Produce a copy of every line in the records that holds the string "restriction".

++++++++++++++++++++

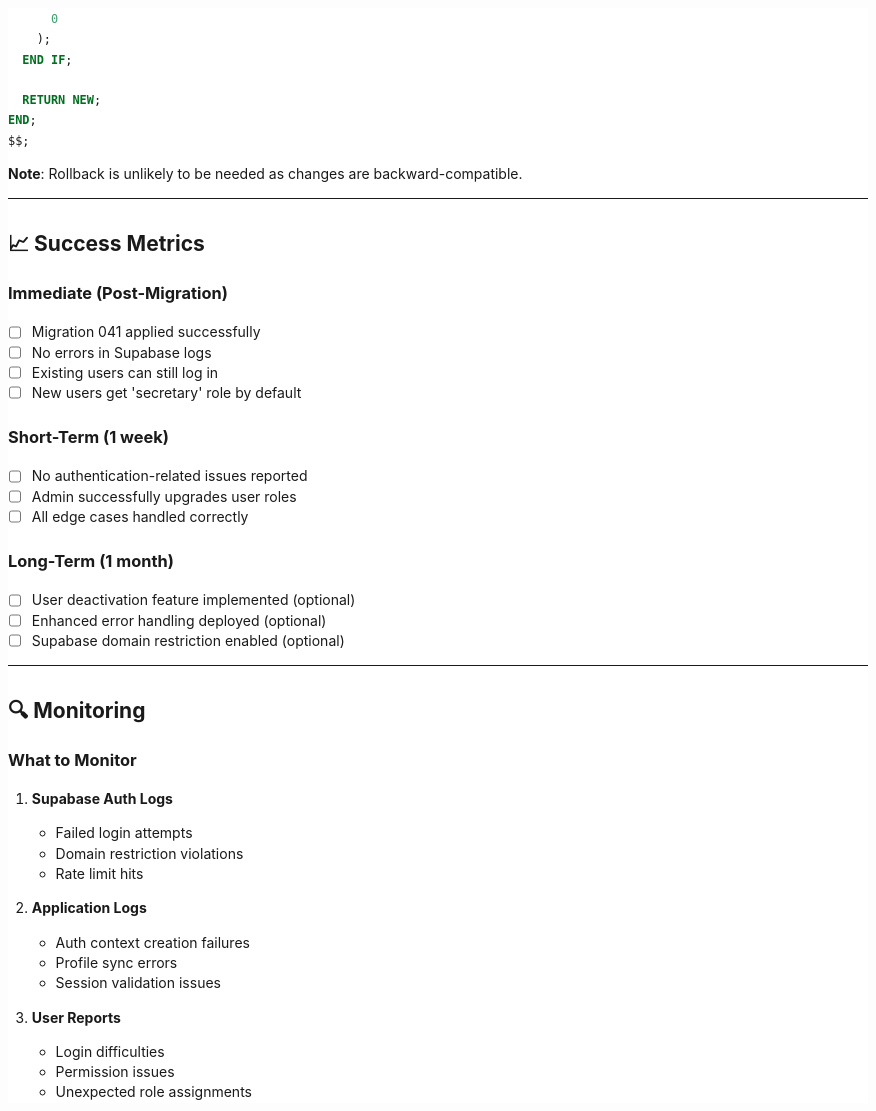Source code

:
 ```sql
      0
    );
  END IF;

  RETURN NEW;
END;
$$;
```

**Note**: Rollback is unlikely to be needed as changes are backward-compatible.

---

## 📈 Success Metrics

### Immediate (Post-Migration)

- [ ] Migration 041 applied successfully
- [ ] No errors in Supabase logs
- [ ] Existing users can still log in
- [ ] New users get 'secretary' role by default

### Short-Term (1 week)

- [ ] No authentication-related issues reported
- [ ] Admin successfully upgrades user roles
- [ ] All edge cases handled correctly

### Long-Term (1 month)

- [ ] User deactivation feature implemented (optional)
- [ ] Enhanced error handling deployed (optional)
- [ ] Supabase domain restriction enabled (optional)

---

## 🔍 Monitoring

### What to Monitor

1. **Supabase Auth Logs**
   - Failed login attempts
   - Domain restriction violations
   - Rate limit hits

2. **Application Logs**
   - Auth context creation failures
   - Profile sync errors
   - Session validation issues

3. **User Reports**
   - Login difficulties
   - Permission issues
   - Unexpected role assignments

++++++++++++++++++++

**Reply to the exercise:**
- [ ] Supabase domain restriction enabled (optional)
   - Domain restriction violations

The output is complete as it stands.